= Hy Peskin =

American photographer (1915–2005)

Hyman Peskin (November 5, 1915 – June 2, 2005) was an American photographer known for several famous photographs of American sports people and celebrities published by Sports Illustrated and Life. He was noted for an approach to sports photography that emphasized action shots taken from the field rather than from the press box, with his work being ranked amongst the best sports photojournalism of the 20th century. In 1966 he changed his name to Brian Blaine Reynolds, and founded the Academy of Achievement, bringing young people together with statesmen and Nobel Prize winners.

==Early life ==

Peskin was born in Brooklyn to Russian Jewish immigrant parents. His father, Elias Peskowitz, was a tailor who lost his job during the Great Depression, and Peskin helped support the family by working as a newspaper seller. He began his career during the Depression as a sportswriter for the New York Daily Mirror. He soon switched to photography after learning that photographers earned more, reportedly $21 a week. At that time, sports photographers would work from the press box, limiting the pictures they could take. Peskin became known for covering sports action from the sideline and from elevated positions to obtain more interesting shots. In his early days, he was known for the photographs he took of the Brooklyn Dodgers from Ebbets Field. Peskin often said "I helped make the Dodgers famous and they helped make me".

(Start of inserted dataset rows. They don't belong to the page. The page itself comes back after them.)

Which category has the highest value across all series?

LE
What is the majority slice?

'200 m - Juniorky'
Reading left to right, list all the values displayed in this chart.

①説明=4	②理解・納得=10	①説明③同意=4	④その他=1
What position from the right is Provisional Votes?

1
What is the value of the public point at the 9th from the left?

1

After serving in the Marines during World War II, he wanted to start work as a magazine photographer using color. He applied for positions with 20 magazines but only Look showed any interest. It offered him a job after showing the photo editor pictures of a boxing match he had taken showing the blood on one boxer's face.

Peskin was the first staff photographer hired by Sports Illustrated. "The number of famous pictures that he made here is astonishing," Steve Fine, the director of photography at Sports Illustrated told The New York Times. His picture of Ben Hogan playing a 1-iron shot to the green at the 72nd hole of the 1950 US Open was ranked by Sports Illustrated as one of the greatest sports photographs of the twentieth century. "Instead of following every other shooter to the green, Hy hung back and took his shot from behind Hogan," recalled longtime Sports Illustrated photographer Neil Leifer in an essay in the magazine. "You don't even see Hogan's face, yet it's all there: that perfect swing, his signature cap, the crowd. It's one of the most iconic sports photos ever taken, and Hy got it on one of the most important swings of Hogan's career. That was Hy: always defining an epic moment with an epic picture."

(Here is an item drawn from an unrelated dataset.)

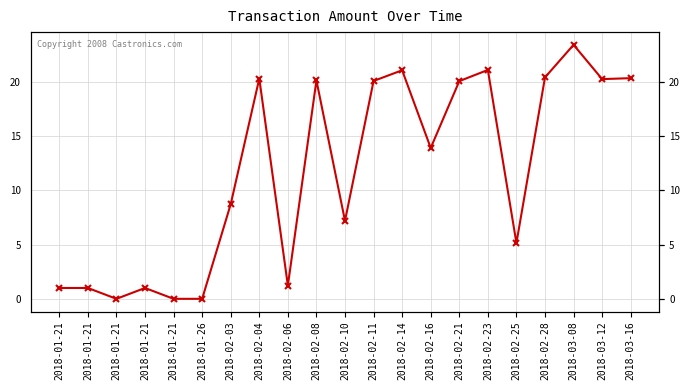

What is the sum of all values?

246.4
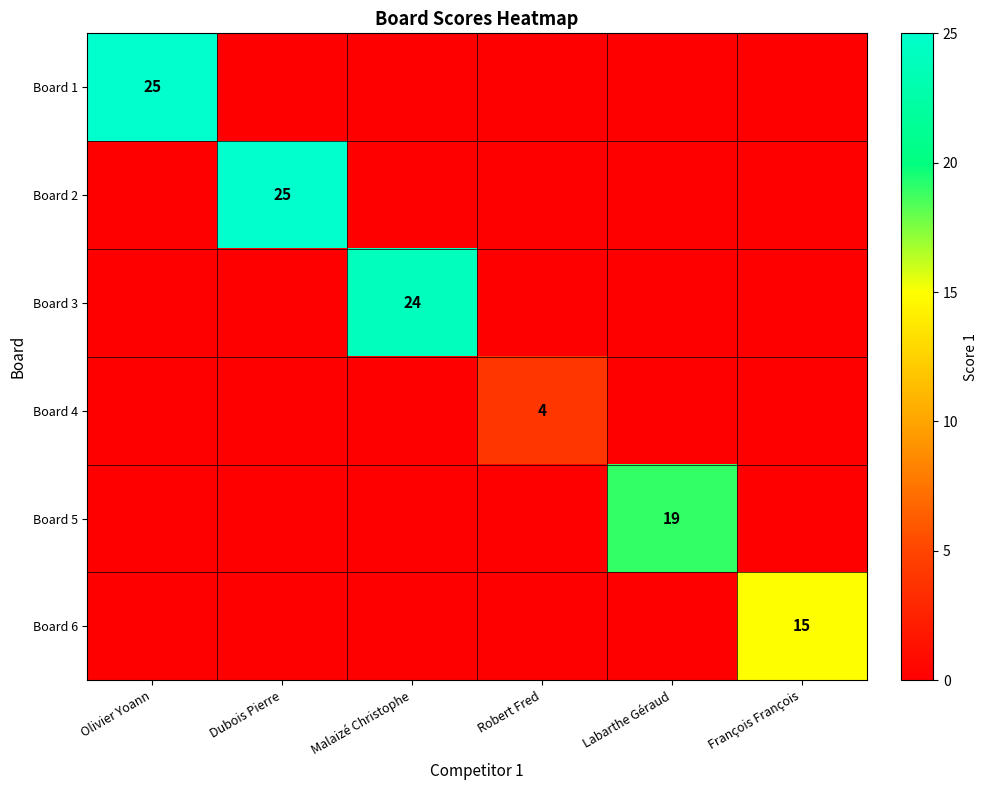

At how many categories does at least one series exceed 2?

6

Another of Peskin's photographs is said to have inspired the set design for the film Rocky: boxer Carmen Basilio leaping into the arms of his cornermen after knocking out Tony DeMarco in their 1955 welterweight title fight. The black-and-white image walked "the line between reportage and film noir," according to Sports Illustrated.

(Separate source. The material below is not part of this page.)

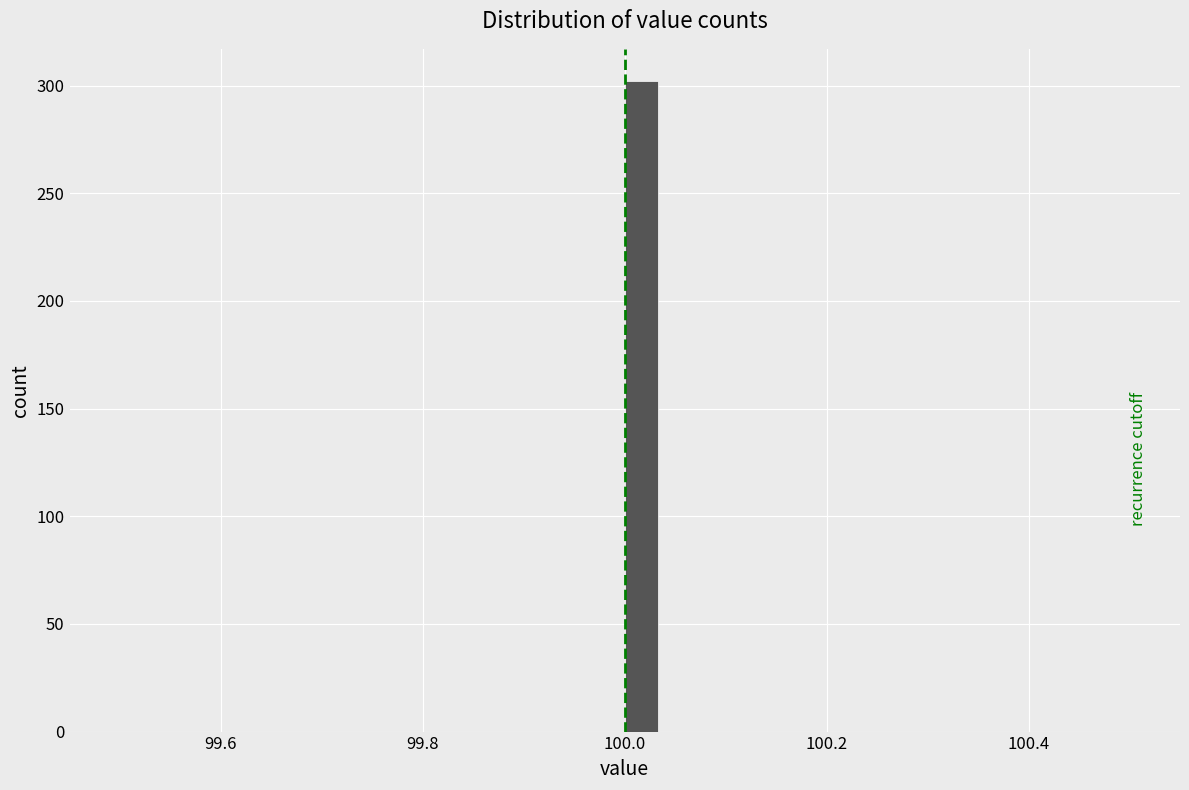

Read against the x-axis, roughly where is the centre of the tallest bar?

100.02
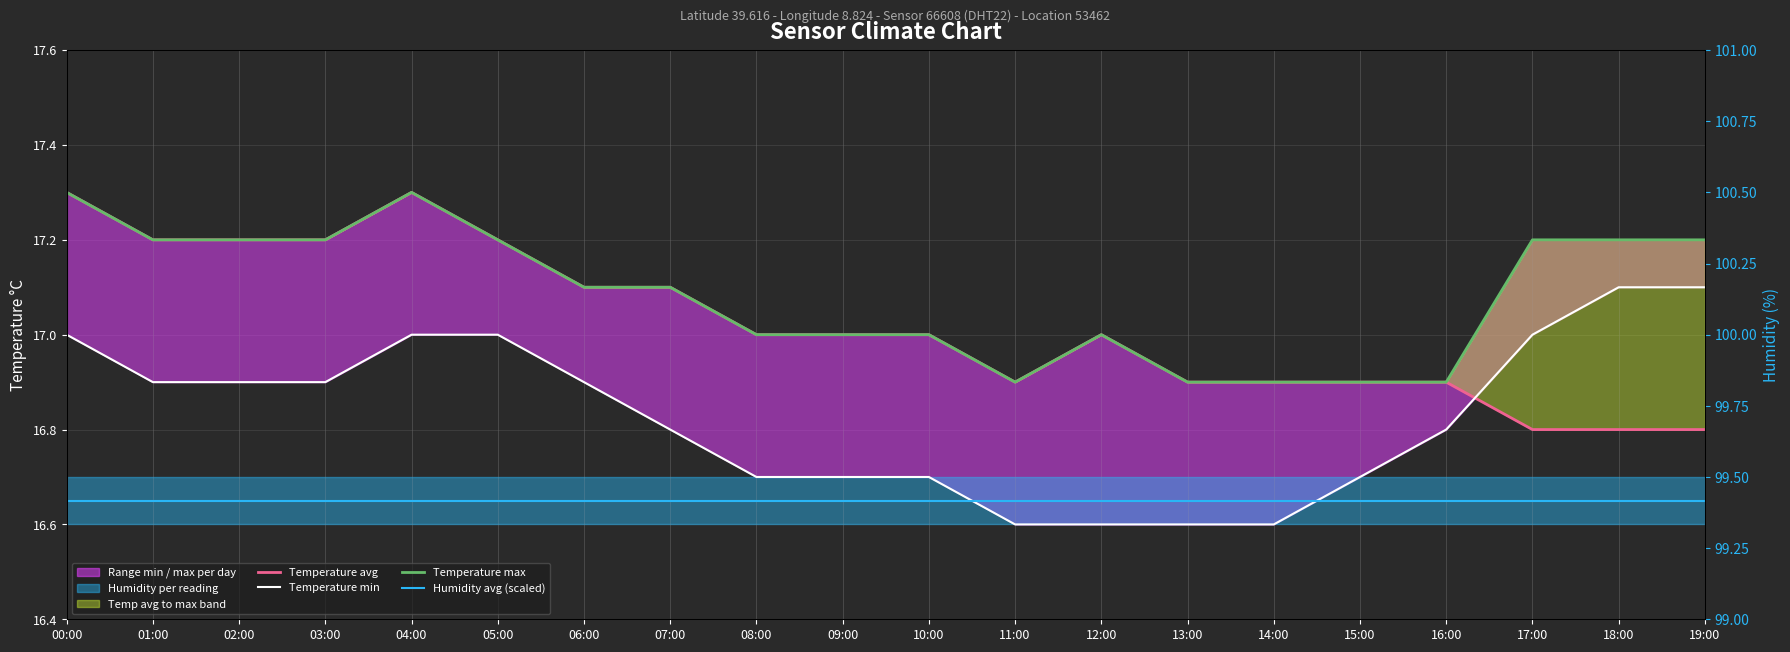

At which category does the chart reach its minimum across all series?

11:00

In 1953, Peskin shot a Life cover and photographic feature of Senator John F. Kennedy and his fiancé Jacqueline Bouvier. These photos helped to promote Kennedy as a national figure and were Peskin's personal favorites.

As a sports photographer, Peskin had 40 of his photographs appear on the front cover of Sports Illustrated. His career as a sports photographer ended after technical problems prevented him from taking usable photographs at the first title fight between Muhammad Ali and Sonny Liston in early 1964.

===Academy of Achievement===

In the early 1960s, Peskin became interested in other ventures and helped organize the World Series of Sports Fishing with Ted Williams. That year, he also launched the first gathering of what became the Academy of Achievement, a non-profit organization that brings leaders from various fields together with "young achievers" to inspire them to succeed. Under Peskin's leadership, the Academy attracted such prominent people as Elizabeth Taylor, Elie Wiesel, Linus Pauling, Johnny Cash and Willie Mays, among dozens of others—to receive awards and talk with top high school students. The Academy of Achievement is now run by his son, Wayne Reynolds.

By 1964, believing his Jewish name to be a liability in fundraising, Peskin legally became known as Brian Blaine Reynolds—using the middle names of his three sons.

==Later life==

In later years, Peskin lived in California and Plano, Texas. His first wife, Blanche, died in 1978. Peskin became known as such a litigious person, usually representing himself in court, that in 1995 a Texas television station did a story about his frequent court cases. He served time in a Texas jail for contempt of court.

==Death==
Peskin died in Herzliya, Israel, in 2005 from complications related to kidney dialysis. He was survived by his wife, Adriana Reynolds, five sons, and a granddaughter.